| 22 Jul 2025
Developing a Coastal Hazard Prediction System in Ice-Infested Waters, Part 1: High-Resolution Regional Wave Modeling in The Estuary and Gulf of St. Lawrence
Abstract. This study is the first of a two-part paper that summarizes the development of a prototype coastal hazard prediction system providing short-term (+48 h) forecasts of the total water level (TWL) at 50 m resolution for the province of Quebec, Eastern Canada. In this first part, the implementation of the offshore wave model component of the system, which is a regional 1 km-resolution WAVEWATCH III™(WW3) configuration for the Estuary and Gulf of St. Lawrence (EGSL), is presented and discussed. The configuration is forced by high resolution atmosphere, ocean and sea ice forecasts provided by Environment and Climate Change Canada (ECCC) and includes a state-of-the-art parameterization of wave propagation and attenuation in sea ice that has been tuned with observations from the EGSL. Performances are assessed against wave data collected over a two-year period during which the forecasting system was running operationally, and against historical storm data using a model hindcast. Results demonstrate reasonable forecast skills both for normal and extreme wave conditions during ice-free periods with errors ranging from 15 % to 31 % of the mean wave height. However, when sea ice is present, performances are drastically reduced, primarily due to inaccuracies in the predicted ice fields at spatial scales over which wave energy typically dissipates in sea ice.

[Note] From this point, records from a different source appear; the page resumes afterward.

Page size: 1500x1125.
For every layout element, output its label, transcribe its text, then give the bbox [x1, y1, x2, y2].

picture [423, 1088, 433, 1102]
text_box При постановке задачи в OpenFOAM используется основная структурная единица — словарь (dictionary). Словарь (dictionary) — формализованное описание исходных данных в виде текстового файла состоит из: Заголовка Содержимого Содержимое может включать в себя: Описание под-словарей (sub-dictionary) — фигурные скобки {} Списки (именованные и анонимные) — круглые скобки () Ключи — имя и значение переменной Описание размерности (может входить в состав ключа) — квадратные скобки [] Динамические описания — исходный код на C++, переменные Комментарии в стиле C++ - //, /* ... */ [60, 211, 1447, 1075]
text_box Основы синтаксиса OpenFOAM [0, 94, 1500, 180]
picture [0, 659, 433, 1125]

Review of “Developing a Coastal Hazard Prediction System in Ice-Infested Waters, Part 1: High-Resolution Regional Wave Modeling in The Estuary and Gulf of St. Lawrence”
This paper reports on the implementation of the wind wave component of a forecasting system for coastal hazard. As such, it is an interesting paper to read. As stated by the authors, much progress is still needed for the proper representation of the complex interactions between atmosphere, waves, currents and sea ice. It is a bit worrisome that the wave predictions were quite well off the observations and potentially not providing much guidance. One could wonder whether an ensemble approach should be used to sample the large uncertainty in the sea ice conditions (i.e. what would the wave conditions be if the sea ice conditions were to be a lot less)?
Some comments and questions:
Table 1: what is the justification for using ST3 as most WW3 these days are using ST4 or ST6?
117: WW3 employs logarithmically frequencies: f(n) = r * f(n-1)
with f(1)=0.05 and f(25)=1.1 Hz would imply r=1.1375, which is a bit unusual. Is it what was used? More commonly used is r=1.1, which would make the frequency discretisation slightly less coarse and probably more appropriate for low energy, short fetch conditions. You would have had to increase the total number of the frequencies to 34 but noting that the set-up is for high resolution forecasts, it might have been relevant.
193: was there any quality control applied to the observations?
193: what is the frequency used for the calculation of the mean wave period (Tm2)? Is it consistent with what the model is using? From figures B1 and B2, it does look to me that the model and the prediction have used different frequency range when estimating Tm2. Not using the same frequency range will results in a systematic bias between the two quantities.
215: are you sure about your definition of MBE (A1)? From Figure 7, it looks to me that biases should be negative, i.e. Observations are more often larger than Prediction. Hence while you could say that here is an underestimation of the highest waves by the model.
Minor correction:
Table 1:
WAM Cycle 4 -> WAM Cycle 4 (ecWAM) (i.e. ST3 in WW3 5.16 is based on ECMWF modifications of the original WAM Cycle 4)
wave breaking -> bottom induced wave breaking
119: 3h -> 3-hourly
127: is the forecast output also 3-hourly?
Figure 10: wave direction -> mean wave direction?